Recebida apoteoticamente por todos os órgãos da imprensa, todos os comentadores, todos os partidos, e todas as forças sociais empenhadas numa resposta refomista ao capitalismo (ou, mais modestamente, à sua mais recente aplicação sob a forma de «austeridade»), a vitória eleitoral do Syriza foi aplaudida por todos e mais algum. Agora é que a Europa ia ver a força da mobilização cidadã. Agora é que a desobediência à Europa da austeridade ia ser trazida para cima da mesa. Agora é que se iam lançar na luta as forças que procuram uma nova Europa, devolvida ao seu projecto de fraternidade entre os povos, perante uma direita incapaz de suster a torrente da vontade do eleitorado. Havia papeis, dobrados em quatro e metidos em caixas, que iam meter em sentido Merkel e Hollande, Schäuble e os banqueiros de Frankfurt. Quando esses mesmos banqueiros chegaram fogo aos papeis pintados, e riram até às lágrimas da furiosa indignação com que, de testa franzida, os reformistas lhes diziam «mas é a vontade popular! mas é o Estado de direito! mas foram eleições livres! respeito e honradez e vergonha e sentimentos morais!!!», o silêncio apoderou-se dos syrizettes de toda a ordem. Até hoje.

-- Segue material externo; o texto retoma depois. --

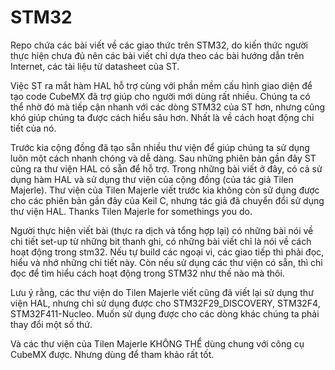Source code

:# STM32
Repo chứa các bài viết về các giao thức trên STM32, do kiến thức người thực hiện chưa đủ nên các bài viết chỉ dựa theo các bài hướng dẫn trên Internet, các tài liệu từ datasheet của ST. 

Việc ST ra mắt hàm HAL hỗ trợ cùng với phần mềm cấu hình giao diện để tạo code CubeMX đã trợ giúp cho người mới dùng rất nhiều. Chúng ta có thể nhờ đó mà tiếp cận nhanh với các dòng STM32 của ST hơn, nhưng cũng khó giúp chúng ta được cách hiểu sâu hơn. Nhất là về cách hoạt động chi tiết của nó.

Trước kia cộng đồng đã tạo sẵn nhiều thư viện để giúp chúng ta sử dụng luôn một cách nhanh chóng và dễ dàng. Sau những phiên bản gần đây ST cũng ra thư viện HAL có sẵn để hỗ trợ. Trong những bài viết ở đây, có cả sử dụng hàm HAL và sử dụng thư viện của cộng đồng (của tác giả Tilen Majerle). Thư viện của Tilen Majerle viết trước kia không còn sử dụng được cho các phiên bản gần đây của Keil C, nhưng tác giả đã chuyển đổi sử dụng thư viện HAL. Thanks Tilen Majerle for somethings you do.

Người thực hiện viết bài (thực ra dịch và tổng hợp lại) có những bài nói về chi tiết set-up từ những bit thanh ghi, có những bài viết chỉ là nói về cách hoạt động trong stm32. Nếu tự build các ngoại vi, các giao tiếp thì phải đọc, hiểu và nhớ những chi tiết này. Còn nếu sử dụng các thư viện có sẵn, thì chỉ đọc để tìm hiểu cách hoạt động trong STM32 như thế nào mà thôi.

Lưu ý rằng, các thư viện do Tilen Majerle viết cũng đã viết lại sử dụng thư viện HAL, nhưng chỉ sử dụng được cho STM32F29_DISCOVERY, STM32F4, STM32F411-Nucleo. Muốn sử dụng được cho các dòng khác chúng ta phải thay đổi một số thứ.

Và các thư viện của Tilen Majerle KHÔNG THỂ dùng chung với công cụ CubeMX được. Nhưng dùng để tham khảo rất tốt.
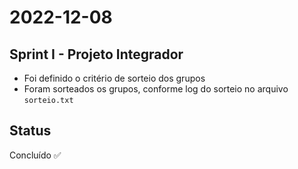 # 2022-12-08

## Sprint I - Projeto Integrador

- Foi definido o critério de sorteio dos grupos
- Foram sorteados os grupos, conforme log do sorteio no arquivo `sorteio.txt`

## Status

Concluído ✅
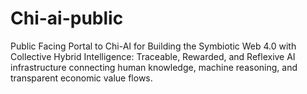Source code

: # Chi-ai-public
Public Facing Portal to Chi-AI for Building the Symbiotic Web 4.0 with Collective Hybrid Intelligence: Traceable, Rewarded, and Reflexive AI infrastructure connecting human knowledge, machine reasoning, and transparent economic value flows.
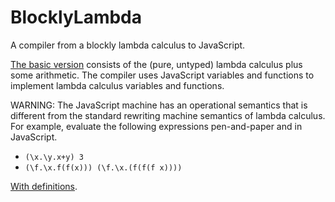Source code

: # BlocklyLambda


A compiler from a blockly lambda calculus to JavaScript. 

[The basic version](https://alexhkurz.github.io/BlocklyLambdaCalculus) consists of the (pure, untyped) lambda calculus plus some arithmetic. The compiler uses JavaScript variables and functions to implement lambda calculus variables and functions. 

WARNING: The JavaScript machine has an operational semantics that is different from the standard rewriting machine semantics of lambda calculus. For example, evaluate the following expressions pen-and-paper and in JavaScript.

- `(\x.\y.x+y) 3`
- `(\f.\x.f(f(x))) (\f.\x.(f(f(f x))))`

[With definitions](https://alexhkurz.github.io/BlocklyLambdaCalculus/Definitions/). 
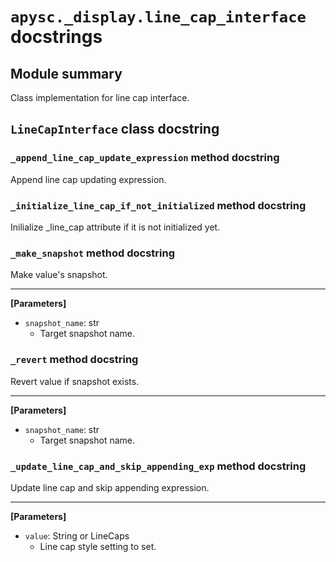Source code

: # `apysc._display.line_cap_interface` docstrings

## Module summary

Class implementation for line cap interface.

## `LineCapInterface` class docstring

### `_append_line_cap_update_expression` method docstring

Append line cap updating expression.

### `_initialize_line_cap_if_not_initialized` method docstring

Inilialize _line_cap attribute if it is not initialized yet.

### `_make_snapshot` method docstring

Make value's snapshot.<hr>

**[Parameters]**

- `snapshot_name`: str
  - Target snapshot name.

### `_revert` method docstring

Revert value if snapshot exists.<hr>

**[Parameters]**

- `snapshot_name`: str
  - Target snapshot name.

### `_update_line_cap_and_skip_appending_exp` method docstring

Update line cap and skip appending expression.<hr>

**[Parameters]**

- `value`: String or LineCaps
  - Line cap style setting to set.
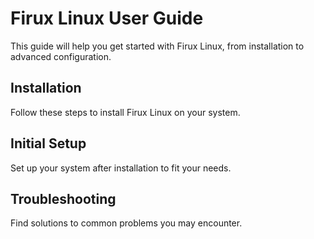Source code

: # Firux Linux User Guide

This guide will help you get started with Firux Linux, from installation to advanced configuration.

## Installation

Follow these steps to install Firux Linux on your system.

## Initial Setup

Set up your system after installation to fit your needs.

## Troubleshooting

Find solutions to common problems you may encounter.
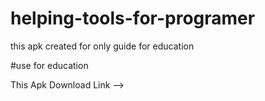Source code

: # helping-tools-for-programer
this apk created for only guide for education

#use for education


This Apk Download Link --> 
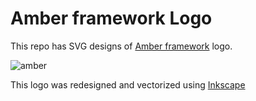# Amber framework Logo

This repo has SVG designs of [Amber framework](http://www.ambercr.io/) logo.

![amber](https://i.imgur.com/brEXUp8.png)

This logo was redesigned and vectorized using [Inkscape](https://inkscape.org/)
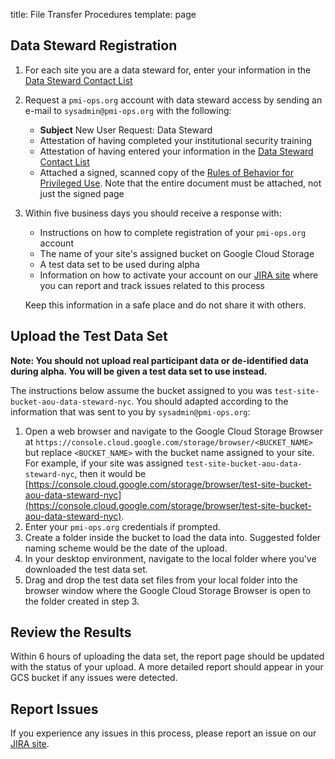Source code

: title: File Transfer Procedures
template: page

## Data Steward Registration

1. For each site you are a data steward for, enter your information in the [Data Steward Contact List](https://docs.google.com/spreadsheets/d/1Slh4teXKBwtD_ZrTFEjUTVH3Jk5ii-tcSJxocZnAqdo/edit?usp=sharing)

1. Request a `pmi-ops.org` account with data steward access by sending an e-mail to `sysadmin@pmi-ops.org` with the following:
 
     * __Subject__ New User Request: Data Steward
     * Attestation of having completed your institutional security training
     * Attestation of having entered your information in the [Data Steward Contact List](https://docs.google.com/spreadsheets/d/1Slh4teXKBwtD_ZrTFEjUTVH3Jk5ii-tcSJxocZnAqdo/edit?usp=sharing)
     * Attached a signed, scanned copy of the [Rules of Behavior for Privileged Use](https://docs.google.com/document/d/1E6bRJ4l7AclEkaFS4Tg2zt9u3WyFMOpu4-omMjhlTRM/edit?usp=sharing). Note that the entire document must be attached, not just the signed page 

1. Within five business days you should receive a response with:
     * Instructions on how to complete registration of your `pmi-ops.org` account
     * The name of your site's assigned bucket on Google Cloud Storage
     * A test data set to be used during alpha
     * Information on how to activate your account on our [JIRA site](https://precisionmedicineinitiative.atlassian.net) where you can report and track issues related to this process
  
      Keep this information in a safe place and do not share it with others.

## Upload the Test Data Set

__Note: You should not upload real participant data or de-identified data during alpha. You will be given a test data set to use instead.__

The instructions below assume the bucket assigned to you was `test-site-bucket-aou-data-steward-nyc`. You should adapted according to the information that was sent to you by `sysadmin@pmi-ops.org`:


1. Open a web browser and navigate to the Google Cloud Storage Browser at `https://console.cloud.google.com/storage/browser/<BUCKET_NAME>` but replace `<BUCKET_NAME>` with the bucket name assigned to your site. For example, if your site was assigned `test-site-bucket-aou-data-steward-nyc`, then it would be [https://console.cloud.google.com/storage/browser/test-site-bucket-aou-data-steward-nyc](https://console.cloud.google.com/storage/browser/test-site-bucket-aou-data-steward-nyc).
1. Enter your `pmi-ops.org` credentials if prompted.
1. Create a folder inside the bucket to load the data into.
Suggested folder naming scheme would be the date of the upload.
1. In your desktop environment, navigate to the local folder where you've downloaded the test data set.
1. Drag and drop the test data set files from your local folder into the browser window where the Google Cloud Storage Browser is open to the folder created in step 3.

## Review the Results

Within 6 hours of uploading the data set, the report page should be updated with the status of your upload. A more detailed report should appear in your GCS bucket if any issues were detected. 

## Report Issues

If you experience any issues in this process, please report an issue on our [JIRA site](https://precisionmedicineinitiative.atlassian.net).
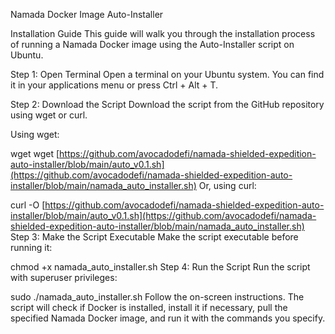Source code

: Namada Docker Image Auto-Installer

Installation Guide
This guide will walk you through the installation process of running a Namada Docker image using the Auto-Installer script on Ubuntu.

Step 1: Open Terminal
Open a terminal on your Ubuntu system. You can find it in your applications menu or press Ctrl + Alt + T.

Step 2: Download the Script
Download the script from the GitHub repository using wget or curl.

Using wget:


wget wget [https://github.com/avocadodefi/namada-shielded-expedition-auto-installer/blob/main/auto_v0.1.sh](https://github.com/avocadodefi/namada-shielded-expedition-auto-installer/blob/main/namada_auto_installer.sh)
Or, using curl:


curl -O  [https://github.com/avocadodefi/namada-shielded-expedition-auto-installer/blob/main/auto_v0.1.sh](https://github.com/avocadodefi/namada-shielded-expedition-auto-installer/blob/main/namada_auto_installer.sh)
Step 3: Make the Script Executable
Make the script executable before running it:


chmod +x namada_auto_installer.sh
Step 4: Run the Script
Run the script with superuser privileges:

sudo ./namada_auto_installer.sh
Follow the on-screen instructions. The script will check if Docker is installed, install it if necessary, pull the specified Namada Docker image, and run it with the commands you specify.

Tsipras governa hoje como qualquer governante de um partido da direita grega governaria: aplica um programa da troika, bate em manifestantes, faz acordos de cooperação militar com os sionistas, acalma os mercados o mais que pode. Faz tudo isso, por sinal, sem que os membros do Partido da Esquerda Europeia achem especialmente insólito que o Syriza permaneça nessa organização, lhe peçam contas, ou se distanciem em palavras ou actos. É no mínimo uma demonstração de rápida aprendizagem para os que eram tão lestos em condenar silêncios alheios sobre o que se passava na URSS e no Bloco Leste. Mas revela ainda o elemento fundamental do nosso tempo: perante a inevitabilidade de abandonar uma estratégia eleitoralista, institucionalista, bem comportadinha, com propostas responsáveis e enorme sentido de Estado, os reformistas sentem fraquejar a sua carne pequeno-burguesa, acobardada no medinho da confrontação e das nódoas negras da bastonada. Querem enfrentar a nova investida do capital com as armas que usavam na expansão do capitalismo, mais ou menos como um combatente que se apresentasse de elmo, armadura, lança e cavalo branco, para enfrentar os B-52 da Força Aérea estadunidense. Assim não se ganha nunca.
E este é o problema fundamental que subjaz ao silêncio: o mundo abre-se em novos problemas que exigem novas soluções. A dinâmica da crise arrancou o véu de sentimentalismo piegas, qual cortina cor-de-rosa com póneis, que encobria e justificava a dominação burguesa. O que ficou a descoberto nos últimos anos, descarnadamente, foi a disposição da burguesia a quebrar quaisquer acordos, quaisquer leis, quaisquer princípios, a um vale tudo menos tirar olhos para conseguir os seus intentos. Isso afogou na água gelada do cálculo mesquinho de que falava Marx as relações entre pessoas na sociedade burguesa, e levantou um problema extremamente aborrecido: o de ser preciso recorrer à força para libertar quem trabalha, posto que quem explora se socorre da força (e da força bruta) para o fazer. Para gente curtida e treinada nos salões atapetados da discussão amável, da negociação engravatada, que espera persuadir pela força dos argumentos e pela sedução da forma de os comunicar, há-de doer como uma patada nos dentes perceber a inutilidade do acervo de conhecimentos acumulados nessas matérias perante uma guerra, aberta e literal, onde a ilegalidade será uso e costume e a violência física um método tão recorrente quanto for preciso. É por isso pouco surpreendente que, para o evitar, essa esquerda antes queira fazer de feitor do patrão, enquanto nos promete que chorará, condoída, o fado dos escravos que oprime.
Em conclusão, esta esquerda não nos serve para coisa nenhuma. Não percebe que o tempo dos paninhos quentes já acabou, se é que alguma vez existiu, e não entendendo o problema, naturalmente, sugere uma metodologia incorrecta para o resolver, que inevitavelmente conduz ao syrizismo de coloração mais ou menos amarelada. Recentrar a discussão sobre bases que rejeitem o reformismo, compreendam a ofensiva burguesa em curso e as respostas que ela exige, ao nível da organização popular e das formas de luta a empregar, é uma questão de estrita sobrevivência.